As fontes propulsoras dessa Economia Política são “a avareza e a guerra entre os gananciosos, a competição.”

Assim sendo, no Manifesto Marx conclui que : “ O que constitui a alienação do trabalho? Primeiramente, ser o trabalho externo ao trabalhador, não fazer parte de sua natureza, e por conseguinte, ele não se realizar em seu trabalho mas negar a si mesmo, ter um sentimento de sofrimento em vez de bem-estar, não desenvolver livremente suas energias mentais e físicas mas ficar fisicamente exausto e mentalmente deprimido.”

A Alienação, segundo Basbaum, é “ uma forma de relação entre os homens e, ao mesmo tempo, entre os homens e determinados objetos ou coisas que lhe são exteriores.”.

Por óbvio que na visão capitalista, o lucro ocupa especial espaço e assim é o fator de busca das empresas, muitas vezes a qualquer preço ou custo, levando assim a potencialização da chamada alienação, já que em que pese a essência do trabalho apontar que é um processo de criação de valores, mediante transformação ou utilização do meio, há um esvaziamento pela falta de equilíbrio.

Quando se dá essa crescente prática, acentuada pela industrialização e seus avanços, onde cada vez mais o homem operário se dedica a partes de um processo e assim se aliena do próprio todo ou produto, surge ou se agrava o que muitos autores chamam de sofrimento do trabalhador, na medida em que o trabalho torna-se um meio de subsistência e assim, por dele depender, o homem deixa suas escolhas e o próprio arbítrio relegados a um plano bem distante.

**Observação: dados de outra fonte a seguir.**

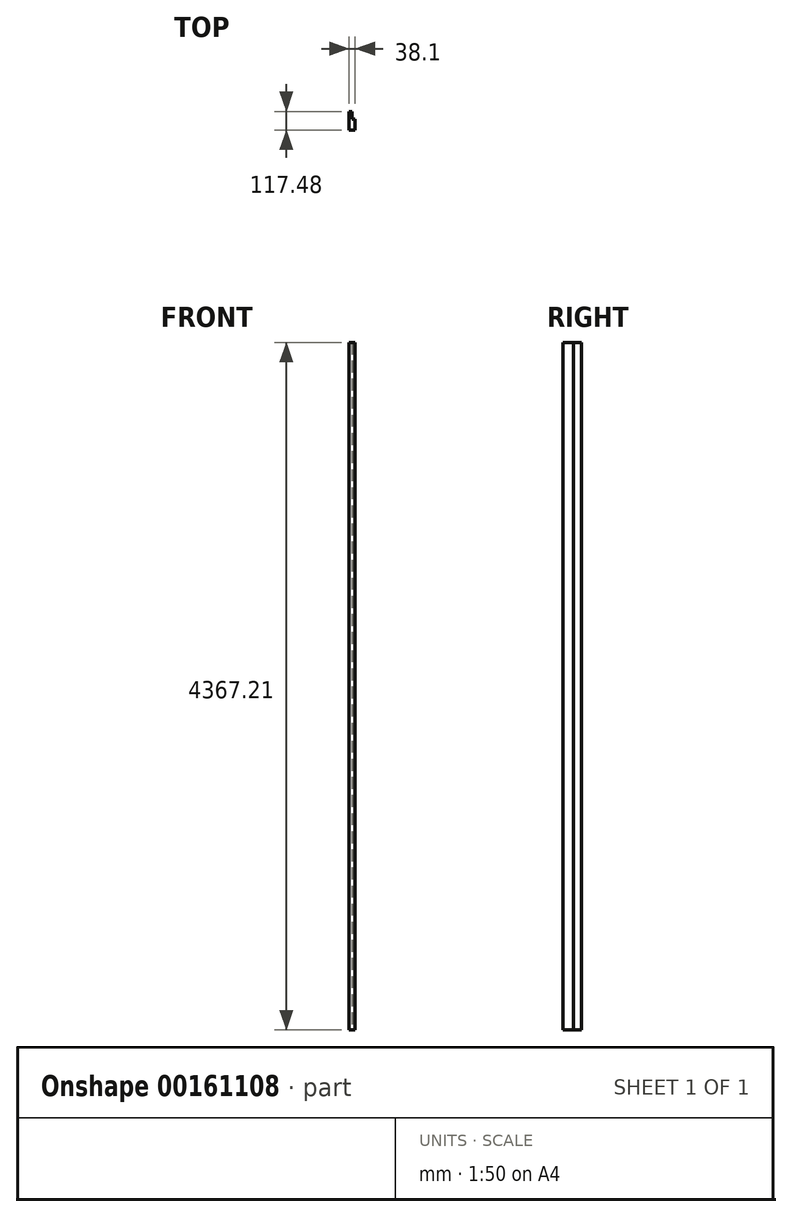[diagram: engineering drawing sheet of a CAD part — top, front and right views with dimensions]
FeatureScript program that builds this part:
annotation { "Feature Type Name" : "Feature", "Feature Type Description" : "" }
export const myFeature = defineFeature(function(context is Context, id is Id, definition is map)
    precondition{}
    {
        {
            var Q0;
            Q0=qCreatedBy(makeId("Top.planeOp"),FACE);
            var sketch = newSketch(context, id + "F0", { "sketchPlane" : qUnion([Q0])});
            skLineSegment(sketch, "E0", {"start": v(-2.14, 36.7) * mm, "end": v(-21.19, 36.7) * mm});
            skLineSegment(sketch, "E1", {"start": v(16.91, -80.78) * mm, "end": v(16.91, -12.52) * mm});
            skLineSegment(sketch, "E2", {"start": v(16.91, -12.52) * mm, "end": v(-2.14, -12.52) * mm});
            skLineSegment(sketch, "E3", {"start": v(-2.14, -12.52) * mm, "end": v(-2.14, 36.7) * mm});
            skLineSegment(sketch, "E4", {"start": v(-21.19, 36.7) * mm, "end": v(-21.19, -80.78) * mm});
            skLineSegment(sketch, "E5", {"start": v(-21.19, -80.78) * mm, "end": v(16.91, -80.78) * mm});
            skSolve(sketch);
        }
        {
            var Q0;
            Q0=qSketchRegion(id+"F0",true);
            extrude(context, id + "F1", {"entities" : qUnion([Q0]), "depth" : 4367.21 * mm});
        }
    });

“A certeza de que o nível atingido de insatisfação não pode mais diminuir marca o começo do sofrimento.” (Dejours)

Certamente que tais abstinências, por vezes da própria alegria e realização levam a reflexos e impactos físicos e psíquicos que se manifestam ao longo do tempo e não imediatamente após o fato, como nas hipóteses de trauma. Os reflexos advêm de situações reiteradas e acumuladas que somatizam e agem contrariamente ao bem estar do indivíduo.

Índices e estatísticas mostram que de 40 a 45% dos trabalhadores sofrem dos chamados transtornos mentais (Ministério da Saúde) e no Brasil, segundo o INSS, em 2006, o custo com auxílio doença para quem sofria desse tipo de transtorno e males relacionados ao estresse, foi de R$90 milhões!!

Algo de fato fugiu dos trilhos e precisa ser corrigido ou ao menos se tentar alternativas que minimizem esse impacto profundo gerado no individuo em decorrência do sofrimento experimentando na relação de trabalho.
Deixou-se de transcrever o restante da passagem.